*** Input data ***

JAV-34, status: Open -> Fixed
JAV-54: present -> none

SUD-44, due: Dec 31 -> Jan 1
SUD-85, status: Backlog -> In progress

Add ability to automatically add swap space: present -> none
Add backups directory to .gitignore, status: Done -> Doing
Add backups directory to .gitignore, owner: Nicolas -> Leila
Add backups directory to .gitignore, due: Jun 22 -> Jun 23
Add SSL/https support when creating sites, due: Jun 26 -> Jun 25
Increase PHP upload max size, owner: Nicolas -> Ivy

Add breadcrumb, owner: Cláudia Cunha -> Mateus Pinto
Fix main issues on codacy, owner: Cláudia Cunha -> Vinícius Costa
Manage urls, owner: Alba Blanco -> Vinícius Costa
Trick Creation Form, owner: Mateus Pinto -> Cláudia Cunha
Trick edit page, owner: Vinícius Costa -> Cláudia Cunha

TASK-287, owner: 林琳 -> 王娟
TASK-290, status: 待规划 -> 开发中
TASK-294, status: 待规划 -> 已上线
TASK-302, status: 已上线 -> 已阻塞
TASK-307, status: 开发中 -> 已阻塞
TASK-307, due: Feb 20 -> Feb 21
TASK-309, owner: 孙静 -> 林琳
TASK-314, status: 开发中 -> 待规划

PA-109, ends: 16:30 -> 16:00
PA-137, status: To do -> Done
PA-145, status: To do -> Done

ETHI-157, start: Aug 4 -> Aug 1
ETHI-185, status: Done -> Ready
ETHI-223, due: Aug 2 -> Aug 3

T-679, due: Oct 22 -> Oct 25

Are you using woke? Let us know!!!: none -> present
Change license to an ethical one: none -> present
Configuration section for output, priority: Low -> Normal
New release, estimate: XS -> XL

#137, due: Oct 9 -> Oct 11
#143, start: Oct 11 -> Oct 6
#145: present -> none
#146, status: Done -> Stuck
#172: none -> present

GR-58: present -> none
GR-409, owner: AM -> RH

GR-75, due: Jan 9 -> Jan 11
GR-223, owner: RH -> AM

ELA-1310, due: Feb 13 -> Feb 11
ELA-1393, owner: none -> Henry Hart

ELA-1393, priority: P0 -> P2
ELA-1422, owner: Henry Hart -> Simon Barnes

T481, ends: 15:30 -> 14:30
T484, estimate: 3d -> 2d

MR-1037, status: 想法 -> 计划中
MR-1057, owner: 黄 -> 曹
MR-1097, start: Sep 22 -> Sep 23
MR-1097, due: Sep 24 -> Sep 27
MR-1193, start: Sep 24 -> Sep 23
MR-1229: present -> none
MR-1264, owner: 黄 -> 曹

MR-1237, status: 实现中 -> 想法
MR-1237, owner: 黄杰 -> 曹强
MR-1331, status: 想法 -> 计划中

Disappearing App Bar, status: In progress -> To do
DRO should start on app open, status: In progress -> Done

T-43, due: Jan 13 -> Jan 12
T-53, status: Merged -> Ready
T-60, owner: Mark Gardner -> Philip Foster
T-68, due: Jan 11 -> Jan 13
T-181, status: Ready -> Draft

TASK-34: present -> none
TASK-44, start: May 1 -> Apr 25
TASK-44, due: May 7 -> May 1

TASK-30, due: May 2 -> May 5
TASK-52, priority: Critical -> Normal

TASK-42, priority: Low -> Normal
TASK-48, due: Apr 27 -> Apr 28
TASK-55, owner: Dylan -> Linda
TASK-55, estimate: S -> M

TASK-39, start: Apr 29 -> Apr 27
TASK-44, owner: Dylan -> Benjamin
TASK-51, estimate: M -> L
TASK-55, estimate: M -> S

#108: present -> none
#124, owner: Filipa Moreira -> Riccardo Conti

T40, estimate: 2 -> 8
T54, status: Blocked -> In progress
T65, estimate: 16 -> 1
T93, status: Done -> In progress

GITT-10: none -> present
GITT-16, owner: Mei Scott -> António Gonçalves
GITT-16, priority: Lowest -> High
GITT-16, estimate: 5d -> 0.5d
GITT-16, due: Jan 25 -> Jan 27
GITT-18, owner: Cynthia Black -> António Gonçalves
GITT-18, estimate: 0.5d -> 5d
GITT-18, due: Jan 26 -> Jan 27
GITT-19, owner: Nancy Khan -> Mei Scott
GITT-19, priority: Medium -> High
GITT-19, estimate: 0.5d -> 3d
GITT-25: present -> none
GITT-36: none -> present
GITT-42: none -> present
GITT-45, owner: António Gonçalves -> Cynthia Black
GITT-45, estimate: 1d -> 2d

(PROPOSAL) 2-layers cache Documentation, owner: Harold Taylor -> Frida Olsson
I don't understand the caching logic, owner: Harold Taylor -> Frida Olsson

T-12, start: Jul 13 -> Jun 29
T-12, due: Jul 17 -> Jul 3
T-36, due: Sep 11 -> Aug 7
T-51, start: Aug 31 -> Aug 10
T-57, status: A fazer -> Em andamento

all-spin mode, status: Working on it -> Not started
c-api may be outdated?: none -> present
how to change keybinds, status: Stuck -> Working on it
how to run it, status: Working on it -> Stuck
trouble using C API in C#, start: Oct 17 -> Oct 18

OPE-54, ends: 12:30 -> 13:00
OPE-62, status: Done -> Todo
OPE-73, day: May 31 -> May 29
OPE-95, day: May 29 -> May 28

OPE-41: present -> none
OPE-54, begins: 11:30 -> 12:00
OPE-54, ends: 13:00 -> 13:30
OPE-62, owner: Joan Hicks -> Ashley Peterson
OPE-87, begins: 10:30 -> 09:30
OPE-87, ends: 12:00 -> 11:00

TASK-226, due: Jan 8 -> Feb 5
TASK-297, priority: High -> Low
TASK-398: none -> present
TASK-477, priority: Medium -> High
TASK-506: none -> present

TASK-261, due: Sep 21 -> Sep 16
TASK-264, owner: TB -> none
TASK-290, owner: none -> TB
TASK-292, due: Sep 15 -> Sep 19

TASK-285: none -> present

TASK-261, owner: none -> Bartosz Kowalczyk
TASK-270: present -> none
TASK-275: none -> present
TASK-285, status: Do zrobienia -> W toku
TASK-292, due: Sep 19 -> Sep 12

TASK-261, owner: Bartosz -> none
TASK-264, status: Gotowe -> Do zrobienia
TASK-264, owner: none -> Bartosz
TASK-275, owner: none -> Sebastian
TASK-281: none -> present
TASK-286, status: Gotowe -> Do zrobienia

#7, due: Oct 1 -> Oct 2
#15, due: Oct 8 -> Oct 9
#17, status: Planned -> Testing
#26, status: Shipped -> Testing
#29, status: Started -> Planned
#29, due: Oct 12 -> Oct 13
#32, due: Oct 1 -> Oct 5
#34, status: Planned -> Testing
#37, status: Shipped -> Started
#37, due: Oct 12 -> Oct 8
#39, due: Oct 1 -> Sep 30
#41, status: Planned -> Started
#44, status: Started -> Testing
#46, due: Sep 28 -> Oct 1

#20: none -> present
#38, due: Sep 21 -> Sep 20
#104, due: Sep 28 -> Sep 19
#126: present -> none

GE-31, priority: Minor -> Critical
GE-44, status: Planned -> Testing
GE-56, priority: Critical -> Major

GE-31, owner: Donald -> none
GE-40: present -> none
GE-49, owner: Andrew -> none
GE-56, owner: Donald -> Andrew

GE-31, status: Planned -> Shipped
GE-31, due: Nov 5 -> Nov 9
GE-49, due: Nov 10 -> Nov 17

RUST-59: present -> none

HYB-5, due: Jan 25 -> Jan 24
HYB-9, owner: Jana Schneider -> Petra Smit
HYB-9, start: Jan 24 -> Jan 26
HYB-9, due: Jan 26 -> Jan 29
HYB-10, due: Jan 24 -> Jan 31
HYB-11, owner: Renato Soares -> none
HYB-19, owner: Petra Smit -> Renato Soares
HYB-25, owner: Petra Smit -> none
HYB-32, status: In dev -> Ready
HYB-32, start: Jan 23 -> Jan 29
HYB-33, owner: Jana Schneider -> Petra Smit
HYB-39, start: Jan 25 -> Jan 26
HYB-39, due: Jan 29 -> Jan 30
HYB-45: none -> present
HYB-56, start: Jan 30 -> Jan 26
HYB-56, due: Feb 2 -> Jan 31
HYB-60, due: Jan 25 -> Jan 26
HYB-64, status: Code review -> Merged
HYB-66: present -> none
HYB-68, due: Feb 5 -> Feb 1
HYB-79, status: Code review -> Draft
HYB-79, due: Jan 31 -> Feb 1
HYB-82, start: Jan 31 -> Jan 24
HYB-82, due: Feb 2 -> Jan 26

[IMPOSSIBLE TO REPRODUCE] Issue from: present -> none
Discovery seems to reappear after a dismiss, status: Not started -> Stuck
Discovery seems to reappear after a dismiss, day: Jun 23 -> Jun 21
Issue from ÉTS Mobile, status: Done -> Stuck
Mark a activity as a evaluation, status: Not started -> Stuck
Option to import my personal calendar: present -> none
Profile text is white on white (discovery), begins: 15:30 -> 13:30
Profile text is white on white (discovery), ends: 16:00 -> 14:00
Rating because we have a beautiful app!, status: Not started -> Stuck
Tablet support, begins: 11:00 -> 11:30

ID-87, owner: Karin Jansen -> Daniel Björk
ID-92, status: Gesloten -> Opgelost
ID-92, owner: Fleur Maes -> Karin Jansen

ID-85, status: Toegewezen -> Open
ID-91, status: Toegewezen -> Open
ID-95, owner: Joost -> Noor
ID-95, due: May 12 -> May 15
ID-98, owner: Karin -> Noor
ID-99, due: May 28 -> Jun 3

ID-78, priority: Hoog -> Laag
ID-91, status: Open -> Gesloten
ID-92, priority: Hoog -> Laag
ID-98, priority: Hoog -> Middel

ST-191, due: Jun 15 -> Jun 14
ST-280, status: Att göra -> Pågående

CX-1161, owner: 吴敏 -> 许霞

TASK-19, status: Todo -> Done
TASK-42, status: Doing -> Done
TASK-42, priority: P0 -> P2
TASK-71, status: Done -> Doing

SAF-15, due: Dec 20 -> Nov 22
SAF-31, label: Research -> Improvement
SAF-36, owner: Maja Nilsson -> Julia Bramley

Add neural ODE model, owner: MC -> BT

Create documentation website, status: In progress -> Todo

*** End of Input data ***

* Task to carry out *
Your task is to quote the lines above, beginning with the first and ending with the one that holds "Add backups directory to .gitignore, status: Done".

* Task answer *
JAV-34, status: Open -> Fixed
JAV-54: present -> none

SUD-44, due: Dec 31 -> Jan 1
SUD-85, status: Backlog -> In progress

Add ability to automatically add swap space: present -> none
Add backups directory to .gitignore, status: Done -> Doing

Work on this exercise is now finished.